Geography determines living conditions through location on the globe, topography, climate, the size of a country and that of its neighbors, access to the sea and conditions for agriculture as well as the possession of strategic raw materials.
Evaluation of the geography is the starting point for geopolitics. What does geopolitics mean? There are two definitions:
“Geopolitics is the state’s power to control space or territory and shape the foreign policy of individual states and international relations”
“Geopolitics analyzes politics, history and social science with reference to geography”
The term geopolitics was coined by a Swedish political geographer, Rudolf Kjellén, at the end of the 19th Century. Kjellén was inspired by the German geographer Friedrich Ratzel, who published his book ”Politische Geographie”(Political Geography)in 1897.The term was popularized in English by US diplomat Robert Strausz-Hupé, a faculty member of the University of Pennsylvania.
The fact that geopolitics is a fairly new experience should not lead to the misperception that geopolitics has accompanied states and countries from the very beginning of our history.
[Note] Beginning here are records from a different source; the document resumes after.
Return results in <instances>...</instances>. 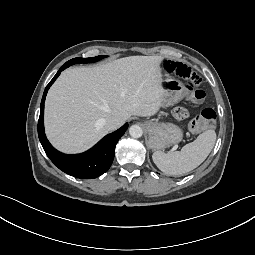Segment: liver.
I'll list each match as a JSON object with an SVG mask.
<instances>
[{
  "label": "liver",
  "mask_w": 255,
  "mask_h": 255,
  "mask_svg": "<svg viewBox=\"0 0 255 255\" xmlns=\"http://www.w3.org/2000/svg\"><path fill=\"white\" fill-rule=\"evenodd\" d=\"M162 56H130L97 67L70 68L50 88L45 131L60 151L87 150L108 130L107 118L124 124L132 115H155L163 105Z\"/></svg>",
  "instance_id": "liver-1"
}]
</instances>
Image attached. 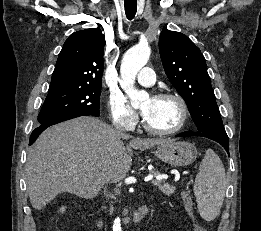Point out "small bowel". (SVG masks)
Masks as SVG:
<instances>
[{"instance_id": "1", "label": "small bowel", "mask_w": 261, "mask_h": 231, "mask_svg": "<svg viewBox=\"0 0 261 231\" xmlns=\"http://www.w3.org/2000/svg\"><path fill=\"white\" fill-rule=\"evenodd\" d=\"M183 199L184 201L187 203L188 201H190V197L189 194L187 192H183Z\"/></svg>"}]
</instances>
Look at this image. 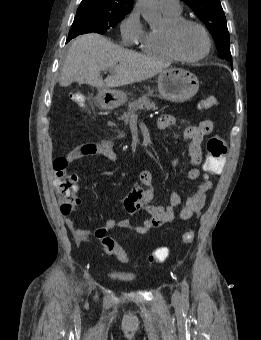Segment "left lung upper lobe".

The assessment and reassessment of the driving factors led in combination with vital interests to a geo-strategy to achieve aims and objectives – for example colonization, migration, early globalization, the quest for access to the oceans – especially to warm waters, the desire to secure the opposite coast, to expand and strengthen the inner line, the politics of “balance of power,” the concept of “soft” and “hard” power and to secure lines of transportation and communications.
Nowadays, no industrialized country that on the one hand depends upon the import of strategic raw materials “just in time” at affordable prices and on the other hand on the worldwide export of its high-end products can turn a blind eye to the consequences of the findings of geopolitics.
There is one problem prevalent in numerous countries : The politicians in charge are weak in their mid- and long-term strategic thinking. They are too occupied with day-to-day business and preparing for the next elections. They lose time instead of tackling growing problems – such as energy supply and environmental issues – issues that will hit the next generations.
Geostrategy derived from geopolitics and vital national interests needs a “vision” or a “grand design” for the next decades to come. Closely related is the question of the selection of partners, friends and allies with overlapping interests to achieve common goals. Over time, the own history and the own culture – including religion - have become decisive factors, too.
Politicians in charge and their advisors must enhance their awareness of the fundamental challenges ahead of us. They have no time to lose.
Babak Khalatbari, a young German academic, did research on geopolitics. It is not a topic of great public interest, but it is very important to think about the consequences of our geography, history and culture to pave the way to a safer and better world.